Dessert worth a long drive


I spoke, it would appear, too soon.

Not that there's a fresh crop of baby beets invading the cabbage patches in the countryside here in north India. But Old Man Winter has decided to pause, do a quick about-turn in honour — or so it seems — of the Republic Day parades on the 26th. And he's brandishing his gnarled, frost-rimed stick, which has got us all snuggling under the razai (the Indian quilts, famously of Jaipur in Rajasthan).

Yes, there's a cold wave on. Which also means too little power in our electricity grids all too often. In turn, fewer opportunities to blog, and cooking's not so fun either when the water out of the tap is icy and the kitchen criss-crossed by shivery draughts.

So we insisted on celebrating with ice cream.

And unlike many a midnight mouthful of cold that we've driven out for, this was one time I can safely say the journey was not the point. It was dessert that made our day, and made the long 2-hour drive down past Gurgaon and across rutted country roads worth the while, the bumps, the dust.

'Homemade' at the new Westin, Sohna-Gurgaon (India's first Westin in fact). But it wasn't quite the dessert we ordered. What I requested in fact — and you can see as much in the picture — was comfort food at its Sunday best: waffles, after much waffling over the rather unusually brave choices on the menu (for a 5-star city hotel).
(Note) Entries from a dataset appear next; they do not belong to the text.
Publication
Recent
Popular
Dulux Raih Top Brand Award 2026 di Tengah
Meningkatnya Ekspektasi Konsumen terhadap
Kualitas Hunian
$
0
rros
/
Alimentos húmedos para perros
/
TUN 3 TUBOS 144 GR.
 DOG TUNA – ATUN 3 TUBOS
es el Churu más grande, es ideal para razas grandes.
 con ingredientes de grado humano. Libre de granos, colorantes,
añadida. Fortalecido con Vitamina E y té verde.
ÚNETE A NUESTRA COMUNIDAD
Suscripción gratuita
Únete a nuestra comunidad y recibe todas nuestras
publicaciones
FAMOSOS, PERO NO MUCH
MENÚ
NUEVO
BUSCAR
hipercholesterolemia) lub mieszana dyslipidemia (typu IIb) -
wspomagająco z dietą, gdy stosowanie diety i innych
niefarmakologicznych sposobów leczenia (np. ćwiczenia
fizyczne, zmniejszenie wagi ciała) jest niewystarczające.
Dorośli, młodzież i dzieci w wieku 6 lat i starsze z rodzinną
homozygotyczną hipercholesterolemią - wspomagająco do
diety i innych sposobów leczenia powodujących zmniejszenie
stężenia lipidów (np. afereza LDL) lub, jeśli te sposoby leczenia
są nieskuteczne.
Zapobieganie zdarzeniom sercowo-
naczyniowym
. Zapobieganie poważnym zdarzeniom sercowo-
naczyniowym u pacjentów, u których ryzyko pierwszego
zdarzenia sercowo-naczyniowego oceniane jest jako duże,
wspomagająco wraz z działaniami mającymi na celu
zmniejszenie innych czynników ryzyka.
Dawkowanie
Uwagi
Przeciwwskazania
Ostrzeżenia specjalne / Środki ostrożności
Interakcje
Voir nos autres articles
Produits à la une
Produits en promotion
Nor were we disappointed. Ah, but they were perfect waffles for a mint-new Sunday brunch — crunchy edges crumbling crisply against the fork, the pillowy honeycomb centres soaking up the maple-tinged smoky compote it came with. But it was the ice cream, its sidekick, that stole the show — and the attention of our tastebuds.

White chocolate and dripping honeycomb. Toffee sauce and macadamia on top. Frilled with a ruff of extra whte chocolate. Just one of a dozen-odd flavours they serve at the Living Room, the Westin's all-day eatery. (Next on my to-try list is the yoghurt ice.)

It inspired a baked bite soon enough. But that's a story for another day... For now, I'd rather close my eyes and savour that unexpectedly complex bittersweet (mostly sweet, but not too sweet, underlaid by the edge of the honey). And the sunshine through the glass, glinting on that melting white snowball of a scoop, warming our fingertips and cheering our hearts as it peeked through the ruby glassware.

Nope, Winter's no scary old grouch! He's the taciturn grand-dad who comes home from the fairgrounds to settle in his planters' chair with a grunt, whom no one dares approach until he's taken out his little silver snuffbox and had his tip. (Or smoked his chillum of sweet-scented tobacco, drawn burbling through the hubble-bubble.) And then he turns out his pockets, to heap on the floor and in outstretched palms treasures both mandatory for the season and unexpected until this very year.

For that, we salute him with our thick green glasses of masala chai and mulled wine.